About this task:
The listing below holds a line with "computacional cuando se" and a later line with "renewable energy and the emergence of". Write out those two lines and every line between them, exactly, and nothing else.

⁂

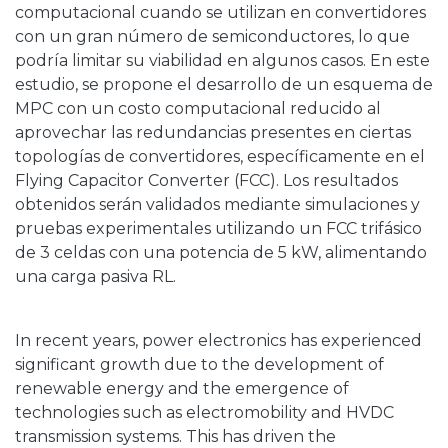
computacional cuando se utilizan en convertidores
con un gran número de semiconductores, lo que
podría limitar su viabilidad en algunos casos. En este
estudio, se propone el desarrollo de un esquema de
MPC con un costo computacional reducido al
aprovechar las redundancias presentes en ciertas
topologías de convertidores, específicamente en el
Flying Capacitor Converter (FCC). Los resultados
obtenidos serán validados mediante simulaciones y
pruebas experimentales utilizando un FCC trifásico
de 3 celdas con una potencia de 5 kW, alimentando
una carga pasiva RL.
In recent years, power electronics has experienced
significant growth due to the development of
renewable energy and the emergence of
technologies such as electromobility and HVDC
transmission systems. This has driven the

⁂

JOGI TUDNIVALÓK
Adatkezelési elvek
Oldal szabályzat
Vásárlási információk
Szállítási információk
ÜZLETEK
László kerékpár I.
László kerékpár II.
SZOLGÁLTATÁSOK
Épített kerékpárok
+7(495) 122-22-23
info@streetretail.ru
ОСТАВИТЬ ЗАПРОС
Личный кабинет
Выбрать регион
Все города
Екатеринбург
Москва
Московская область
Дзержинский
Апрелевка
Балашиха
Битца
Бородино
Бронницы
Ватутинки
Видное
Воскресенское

⁂

Result of this task:
computacional cuando se utilizan en convertidores
con un gran número de semiconductores, lo que
podría limitar su viabilidad en algunos casos. En este
estudio, se propone el desarrollo de un esquema de
MPC con un costo computacional reducido al
aprovechar las redundancias presentes en ciertas
topologías de convertidores, específicamente en el
Flying Capacitor Converter (FCC). Los resultados
obtenidos serán validados mediante simulaciones y
pruebas experimentales utilizando un FCC trifásico
de 3 celdas con una potencia de 5 kW, alimentando
una carga pasiva RL.
In recent years, power electronics has experienced
significant growth due to the development of
renewable energy and the emergence of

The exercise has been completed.